> [Work instructions]: Using the data that follows, give again word for word the lines between the one holding "selegiline overnight lowest" and the one holding "as Packet shaper, Allot, and", inclusive. Omit the pictures.

Saved entries
....................

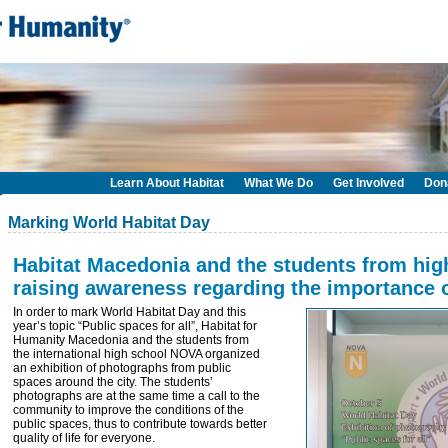
Learn About Habitat
What We Do
Get Involved
Don
Marking World Habitat Day
Habitat Macedonia and the students from hi
raising awareness regarding the importance 
In order to mark World Habitat Day and this
year’s topic “Public spaces for all”, Habitat for
Humanity Macedonia and the students from
the international high school NOVA organized
an exhibition of photographs from public
spaces around the city. The students’
photographs are at the same time a call to the
community to improve the conditions of the
public spaces, thus to contribute towards better
quality of life for everyone.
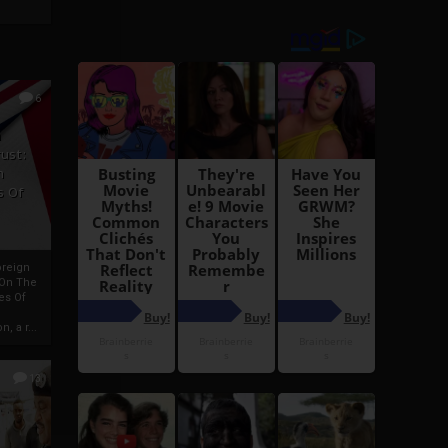
6
h
rust:
h
s Of
oreign
 On The
es Of
, a r...
13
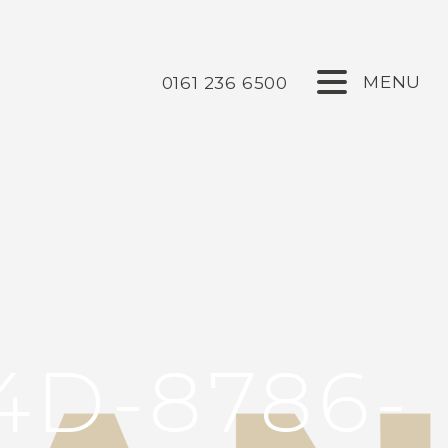
0161 236 6500
4D-8786-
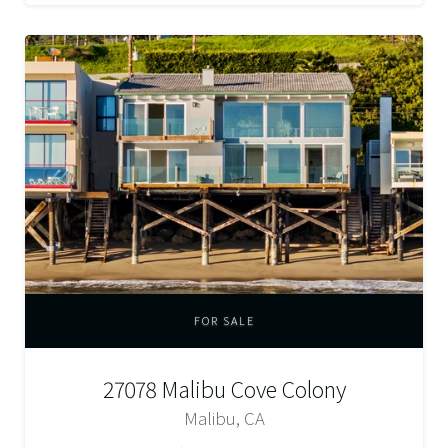
FOR SALE
27078 Malibu Cove Colony
Malibu, CA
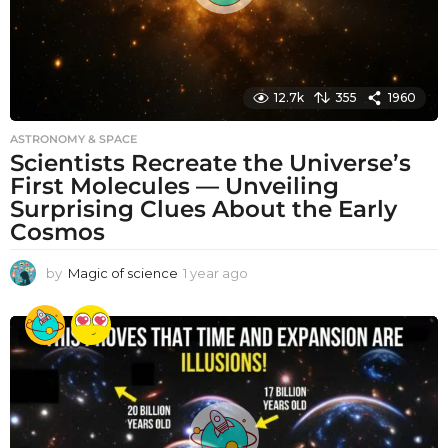
12.7k
355
1960
ASTRONOMY & SPACE
Scientists Recreate the Universe’s
First Molecules — Unveiling
Surprising Clues About the Early
Cosmos
by
Magic of science
1 year ago
1
y
e
a
r
a
g
o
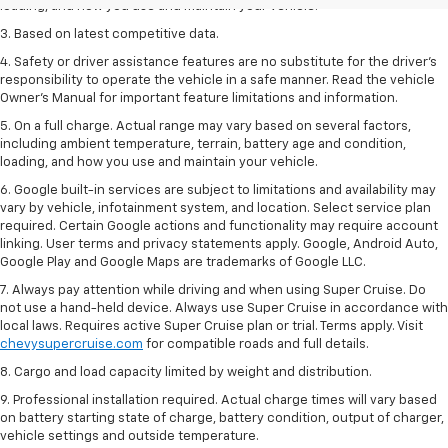
loading, and how you use and maintain your vehicle.
3. Based on latest competitive data.
4. Safety or driver assistance features are no substitute for the driver’s
responsibility to operate the vehicle in a safe manner. Read the vehicle
Owner’s Manual for important feature limitations and information.
5. On a full charge. Actual range may vary based on several factors,
including ambient temperature, terrain, battery age and condition,
loading, and how you use and maintain your vehicle.
6. Google built-in services are subject to limitations and availability may
vary by vehicle, infotainment system, and location. Select service plan
required. Certain Google actions and functionality may require account
linking. User terms and privacy statements apply. Google, Android Auto,
Google Play and Google Maps are trademarks of Google LLC.
7. Always pay attention while driving and when using Super Cruise. Do
not use a hand-held device. Always use Super Cruise in accordance with
local laws. Requires active Super Cruise plan or trial. Terms apply. Visit
chevysupercruise.com
for compatible roads and full details.
8. Cargo and load capacity limited by weight and distribution.
9. Professional installation required. Actual charge times will vary based
on battery starting state of charge, battery condition, output of charger,
vehicle settings and outside temperature.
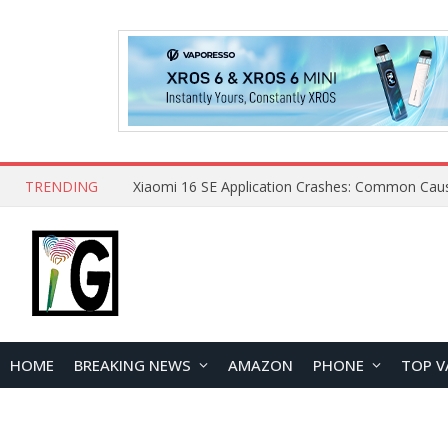
TRENDING
HOME
BREAKING NEWS
AMAZON
PHONE
TOP V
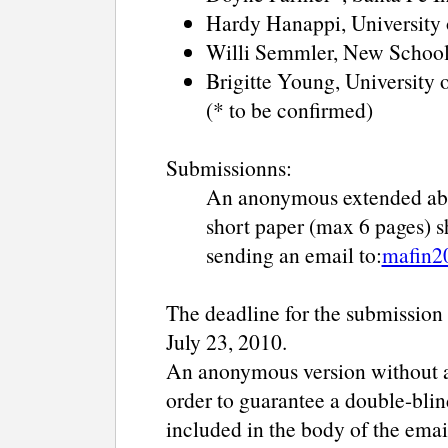
Hardy Hanappi, University 
Willi Semmler, New School
Brigitte Young, University
(* to be confirmed)
Submissionns:
An anonymous extended abs
short paper (max 6 pages) 
sending an email to:
mafin2
The deadline for the submission 
July 23, 2010.
An anonymous version without an
order to guarantee a double-blin
included in the body of the emai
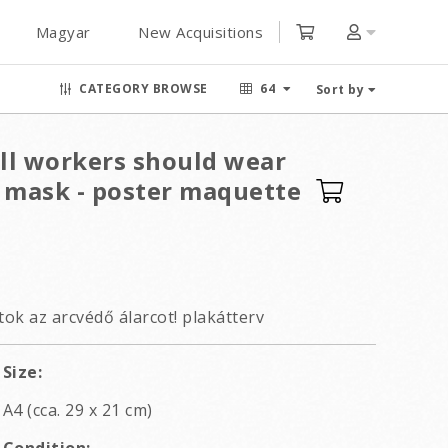
Magyar
New Acquisitions
CATEGORY BROWSE
64
Sort by
ill workers should wear
e mask - poster maquette
ok az arcvédő álarcot! plakátterv
Size:
A4 (cca. 29 x 21 cm)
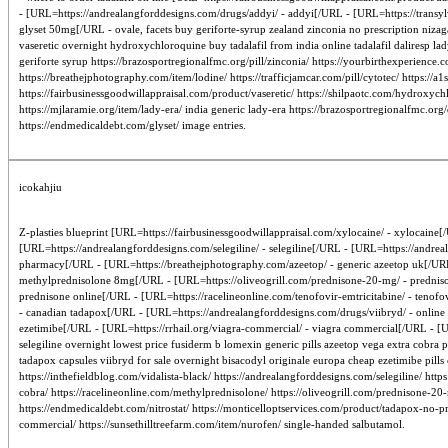
- [URL=https://andrealangforddesigns.com/drugs/addyi/ - addyi[/URL - [URL=https://transylv
glyset 50mg[/URL - ovale, facets buy geriforte-syrup zealand zinconia no prescription nizag
vaseretic overnight hydroxychloroquine buy tadalafil from india online tadalafil daliresp lad
geriforte syrup https://brazosportregionalfmc.org/pill/zinconia/ https://yourbirthexperienc
https://breathejphotography.com/item/lodine/ https://trafficjamcar.com/pill/cytotec/ https:
https://fairbusinessgoodwillappraisal.com/product/vaseretic/ https://shilpaotc.com/hydroxych
https://mjlaramie.org/item/lady-era/ india generic lady-era https://brazosportregionalfmc.org
https://endmedicaldebt.com/glyset/ image entries.
icokahjiu
Z-plasties blueprint [URL=https://fairbusinessgoodwillappraisal.com/xylocaine/ - xylocaine[/U
[URL=https://andrealangforddesigns.com/selegiline/ - selegiline[/URL - [URL=https://andre
pharmacy[/URL - [URL=https://breathejphotography.com/azeetop/ - generic azeetop uk[/URL 
methylprednisolone 8mg[/URL - [URL=https://oliveogrill.com/prednisone-20-mg/ - predniso
prednisone online[/URL - [URL=https://racelineonline.com/tenofovir-emtricitabine/ - tenofo
- canadian tadapox[/URL - [URL=https://andrealangforddesigns.com/drugs/viibryd/ - online ge
ezetimibe[/URL - [URL=https://rrhail.org/viagra-commercial/ - viagra commercial[/URL - [URL
selegiline overnight lowest price fusiderm b lomexin generic pills azeetop vega extra cobra
tadapox capsules viibryd for sale overnight bisacodyl originale europa cheap ezetimibe pills
https://inthefieldblog.com/vidalista-black/ https://andrealangforddesigns.com/selegiline/ ht
cobra/ https://racelineonline.com/methylprednisolone/ https://oliveogrill.com/prednisone-20-
https://endmedicaldebt.com/nitrostat/ https://monticelloptservices.com/product/tadapox-no-pre
commercial/ https://sunsethilltreefarm.com/item/nurofen/ single-handed salbutamol.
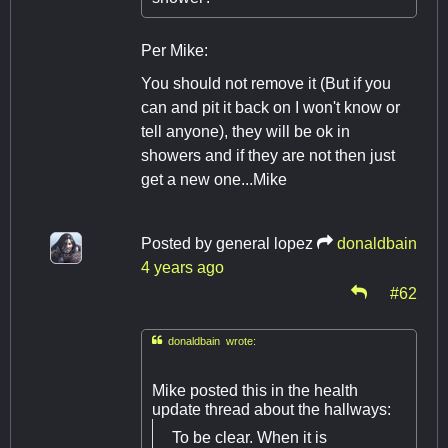
Per Mike:
You should not remove it (But if you
can and pit it back on I won't know or
tell anyone), they will be ok in
showers and if they are not then just
get a new one...Mike
Posted by
general lopez
donaldbain
4 years ago
#62

donaldbain wrote:
Mike posted this in the health
update thread about the hallways:
To be clear. When it is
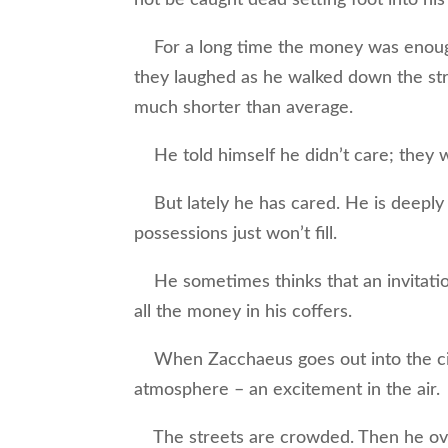
For a long time the money was enoug
they laughed as he walked down the str
much shorter than average.
He told himself he didn’t care; they w
But lately he has cared. He is deeply 
possessions just won’t fill.
He sometimes thinks that an invitati
all the money in his coffers.
When Zacchaeus goes out into the city
atmosphere – an excitement in the air.
The streets are crowded. Then he over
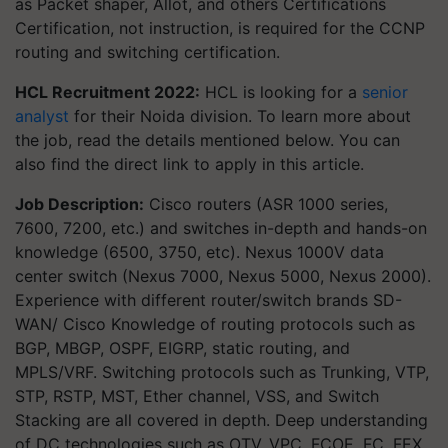
as Packet shaper, Allot, and others Certifications
Certification, not instruction, is required for the CCNP
routing and switching certification.
HCL Recruitment 2022:
HCL is looking for a
senior
analyst
for their Noida division. To learn more about
the job, read the details mentioned below. You can
also find the direct link to apply in this article.
Job Description:
Cisco routers (ASR 1000 series,
7600, 7200, etc.) and switches in-depth and hands-on
knowledge (6500, 3750, etc). Nexus 1000V data
center switch (Nexus 7000, Nexus 5000, Nexus 2000).
Experience with different router/switch brands SD-
WAN/ Cisco Knowledge of routing protocols such as
BGP, MBGP, OSPF, EIGRP, static routing, and
MPLS/VRF. Switching protocols such as Trunking, VTP,
STP, RSTP, MST, Ether channel, VSS, and Switch
Stacking are all covered in depth. Deep understanding
of DC technologies such as OTV, VPC, FCOE, FC, FEX,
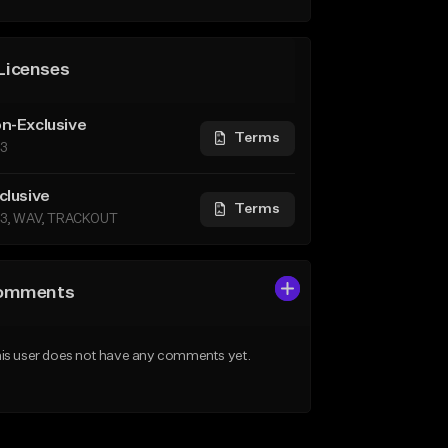
Licenses
n-Exclusive
Terms
3
clusive
Terms
3, WAV, TRACKOUT
omments
is user does not have any comments yet.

....................

> [Written response]:
selegiline overnight lowest price fusiderm b lomexin generic pills azeetop vega extra cobra
tadapox capsules viibryd for sale overnight bisacodyl originale europa cheap ezetimibe pills
https://inthefieldblog.com/vidalista-black/ https://andrealangforddesigns.com/selegiline/ ht
cobra/ https://racelineonline.com/methylprednisolone/ https://oliveogrill.com/prednisone-20-
https://endmedicaldebt.com/nitrostat/ https://monticelloptservices.com/product/tadapox-no-pre
commercial/ https://sunsethilltreefarm.com/item/nurofen/ single-handed salbutamol.
Per Mike:
You should not remove it (But if you
can and pit it back on I won't know or
tell anyone), they will be ok in
showers and if they are not then just
get a new one...Mike
Posted by
general lopez
donaldbain
4 years ago
#62

donaldbain wrote:
Mike posted this in the health
update thread about the hallways:
To be clear. When it is
For a long time the money was enoug
they laughed as he walked down the str
much shorter than average.
He told himself he didn’t care; they w
But lately he has cared. He is deeply 
possessions just won’t fill.
He sometimes thinks that an invitati
all the money in his coffers.
When Zacchaeus goes out into the city
atmosphere – an excitement in the air.
The streets are crowded. Then he over
as Packet shaper, Allot, and others Certifications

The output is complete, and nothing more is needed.